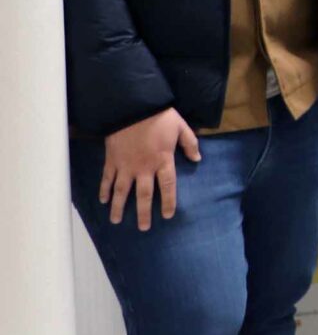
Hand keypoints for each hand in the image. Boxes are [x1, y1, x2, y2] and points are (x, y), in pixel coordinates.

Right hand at [101, 107, 199, 230]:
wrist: (132, 106)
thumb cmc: (159, 117)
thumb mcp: (181, 127)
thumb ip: (190, 144)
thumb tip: (197, 159)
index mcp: (162, 161)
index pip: (167, 187)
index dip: (168, 202)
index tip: (167, 215)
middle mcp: (143, 168)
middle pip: (144, 195)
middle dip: (143, 212)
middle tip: (143, 228)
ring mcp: (125, 165)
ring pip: (122, 191)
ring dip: (119, 207)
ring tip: (116, 221)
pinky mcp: (112, 160)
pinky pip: (107, 178)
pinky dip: (104, 189)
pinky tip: (103, 200)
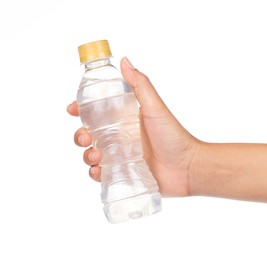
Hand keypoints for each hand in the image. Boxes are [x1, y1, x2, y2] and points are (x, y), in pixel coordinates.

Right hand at [67, 57, 199, 196]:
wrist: (188, 167)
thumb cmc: (174, 136)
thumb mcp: (155, 108)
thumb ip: (140, 85)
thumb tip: (124, 61)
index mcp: (126, 120)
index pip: (98, 113)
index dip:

....

From the line with "wrist: (188, 167)" to the last line of the material, give every line again exactly, and only those lines.

Result for this exercise:
wrist: (188, 167)
thumb cmc: (174, 136)
thumb mcp: (155, 108)
thumb ip: (140, 85)
thumb tip: (124, 61)
index mcp: (126, 120)
index pip: (98, 113)
index dip:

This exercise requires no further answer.